## EXTRACTED ENTRIES
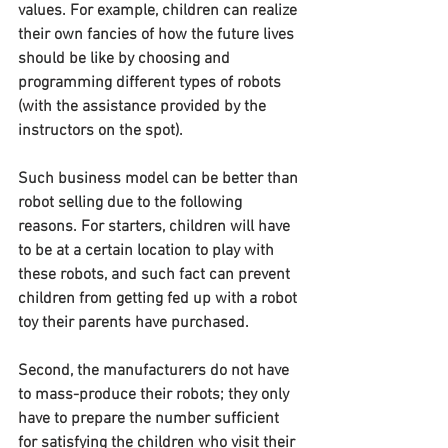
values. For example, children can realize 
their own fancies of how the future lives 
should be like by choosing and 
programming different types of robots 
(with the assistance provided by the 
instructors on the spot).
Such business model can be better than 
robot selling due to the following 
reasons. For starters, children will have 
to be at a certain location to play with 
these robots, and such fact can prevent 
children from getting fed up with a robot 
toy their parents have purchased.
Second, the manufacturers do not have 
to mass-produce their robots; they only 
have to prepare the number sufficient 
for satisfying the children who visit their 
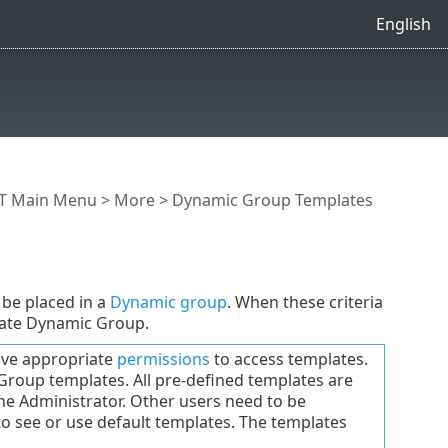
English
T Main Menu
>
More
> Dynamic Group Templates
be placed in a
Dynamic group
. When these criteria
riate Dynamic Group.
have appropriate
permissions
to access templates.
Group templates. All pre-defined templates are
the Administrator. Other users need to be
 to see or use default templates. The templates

## TASK OBJECTIVE
Transcribe the listing from its first line of text through the line containing "for satisfying the children who visit their", including that line, and leave out the pictures.

## SOLUTION TO THIS EXERCISE
values. For example, children can realize 
their own fancies of how the future lives 
should be like by choosing and 
programming different types of robots 
(with the assistance provided by the 
instructors on the spot).
Such business model can be better than 
robot selling due to the following 
reasons. For starters, children will have 
to be at a certain location to play with 
these robots, and such fact can prevent 
children from getting fed up with a robot 
toy their parents have purchased.
Second, the manufacturers do not have 
to mass-produce their robots; they only 
have to prepare the number sufficient 
for satisfying the children who visit their 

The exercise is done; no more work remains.